— DIRECTIONS FOR THIS TASK —
Begin at the line containing "265 468 11.82" and reproduce every line through the end of the entries below. Nothing else should appear.

— INFORMATION PROVIDED —
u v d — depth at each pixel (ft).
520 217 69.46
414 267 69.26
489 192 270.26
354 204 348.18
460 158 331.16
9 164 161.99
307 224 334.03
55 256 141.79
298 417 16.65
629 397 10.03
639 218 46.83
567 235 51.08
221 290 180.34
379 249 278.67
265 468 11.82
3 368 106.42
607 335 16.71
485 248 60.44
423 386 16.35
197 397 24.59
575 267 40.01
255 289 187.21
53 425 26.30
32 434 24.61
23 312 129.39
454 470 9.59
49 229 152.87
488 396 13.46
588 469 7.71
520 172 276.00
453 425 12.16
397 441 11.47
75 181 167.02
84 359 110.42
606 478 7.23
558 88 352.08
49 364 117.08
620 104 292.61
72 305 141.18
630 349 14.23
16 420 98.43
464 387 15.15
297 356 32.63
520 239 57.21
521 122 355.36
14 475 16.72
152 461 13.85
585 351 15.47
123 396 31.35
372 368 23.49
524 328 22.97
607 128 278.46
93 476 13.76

— SOLVED EXERCISE —
265 468 11.82
3 368 106.42
607 335 16.71
485 248 60.44
423 386 16.35
197 397 24.59
575 267 40.01
255 289 187.21
53 425 26.30
32 434 24.61
23 312 129.39
454 470 9.59
49 229 152.87
488 396 13.46
588 469 7.71
520 172 276.00
453 425 12.16
397 441 11.47
75 181 167.02
84 359 110.42
606 478 7.23
558 88 352.08
49 364 117.08
620 104 292.61
72 305 141.18
630 349 14.23
16 420 98.43
464 387 15.15
297 356 32.63
520 239 57.21
521 122 355.36
14 475 16.72
152 461 13.85
585 351 15.47
123 396 31.35
372 368 23.49
524 328 22.97
607 128 278.46
93 476 13.76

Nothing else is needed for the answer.